Geciteerde passage.
· · ·

Met inbegrip van het door het Hof aan zijn advokaat voor het door hem gehouden pleidooi toegekend salaris van f…..
Bepalende het Hof het salaris van de advokaat van appellant eveneens op f….
Aldus gewezen door de heren: Mr.P.G.WOLFF, Fungerend- President, Mr.K.PULTOO, Lid en Mr.L.J.BUDHU LALL, Lid-Plaatsvervanger en door de Fungerend-President uitgesproken ter openbare terechtzitting van het Hof van Justitie van VRIJDAG, 19 november 1999, in tegenwoordigheid van Mr.M.E.VAN GENDEREN-RELYVELD, Substituut-Griffier.
w.g.M.E.VAN GENDEREN-RELYVELD w.g.P.G.WOLFF
Bij de uitspraak ter terechtzitting is verschenen advokaat Mr.T.Gangaram Panday namens de gemachtigden van partijen advokaten Mr.G.Gangaram Panday en Mr.F.F.P.Truideman.

· · ·

Opgesomde gegevens.
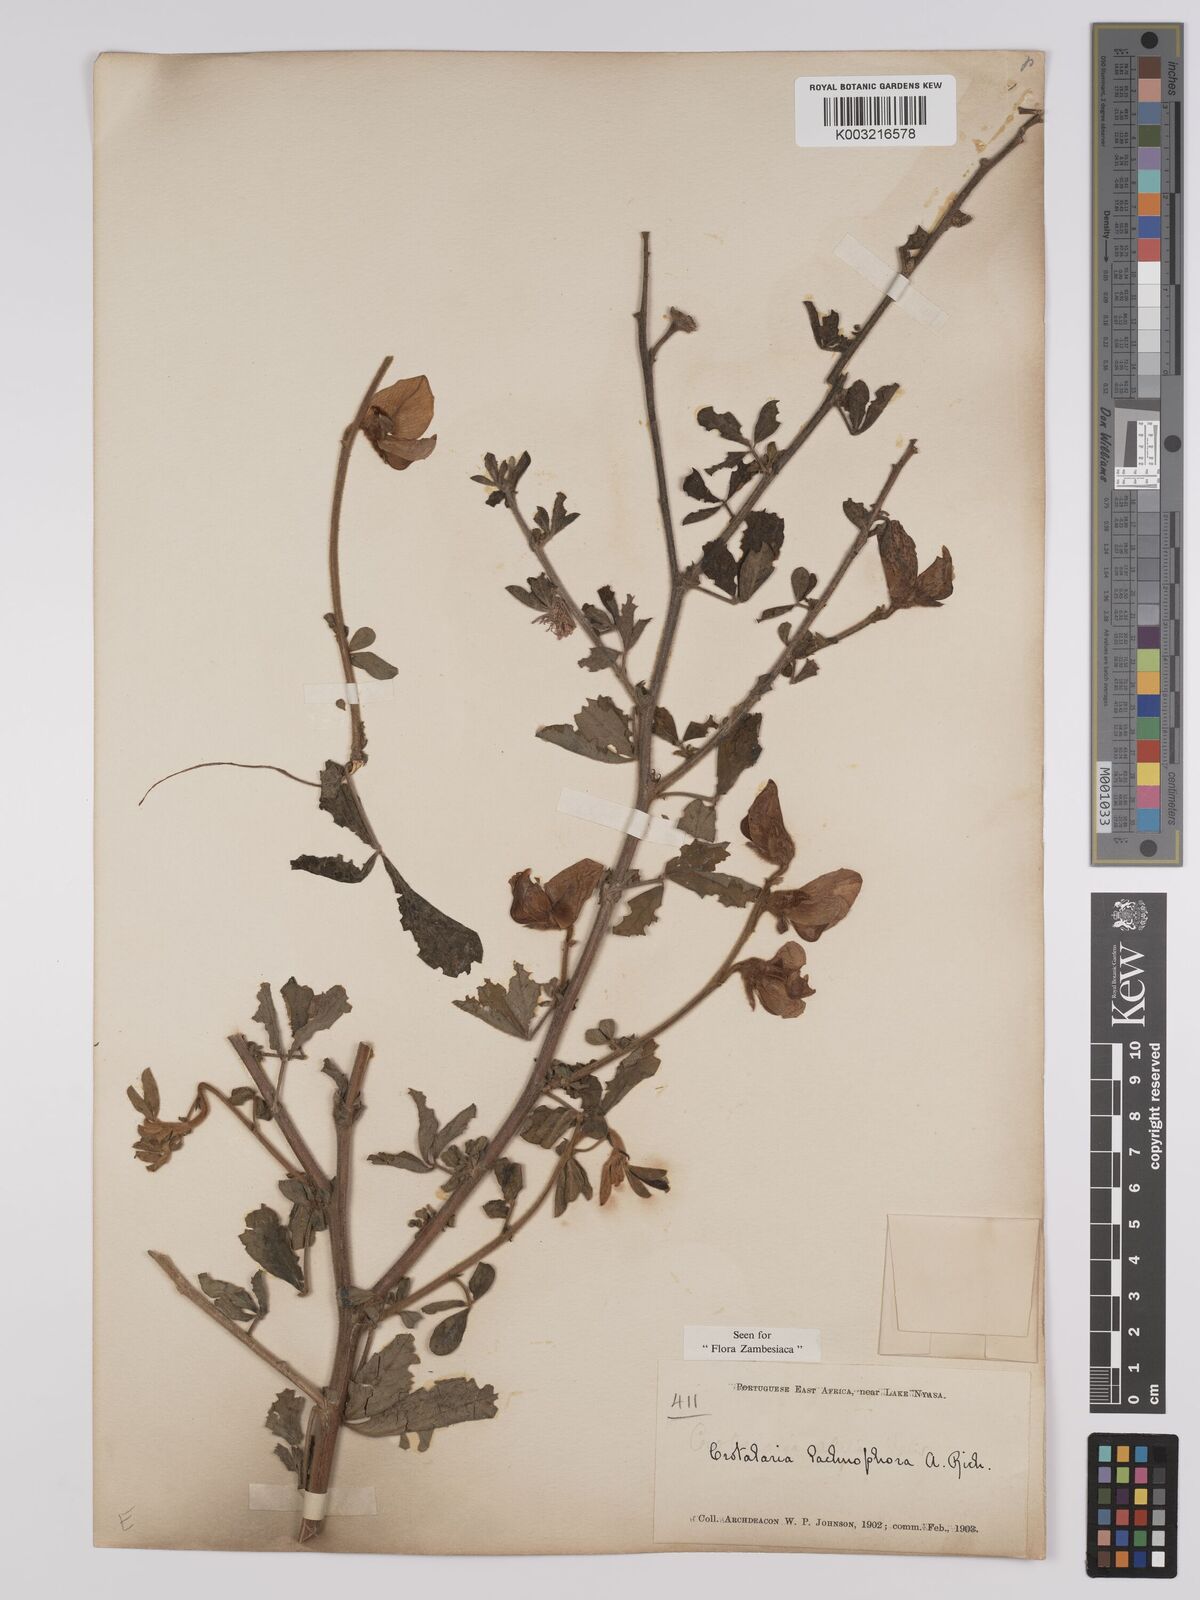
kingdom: Plantae
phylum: Tracheophyta
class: Magnoliopsida
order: Fabales
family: Fabaceae
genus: Crotalaria
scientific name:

· · ·

Opdracht.
Geef het deel van de uitspraak van het Hof letterlijk weer, van "Aldus gewezen door" tot en met "Mr.M.E.VAN GENDEREN-RELYVELD, Substituut-Griffier.".

Schriftelijk antwoord.
Aldus gewezen door de heren: Mr.P.G.WOLFF, Fungerend- President, Mr.K.PULTOO, Lid en Mr.L.J.BUDHU LALL, Lid-Plaatsvervanger en door de Fungerend-President uitgesproken ter openbare terechtzitting van het Hof van Justitie van VRIJDAG, 19 november 1999, in tegenwoordigheid van Mr.M.E.VAN GENDEREN-RELYVELD, Substituut-Griffier.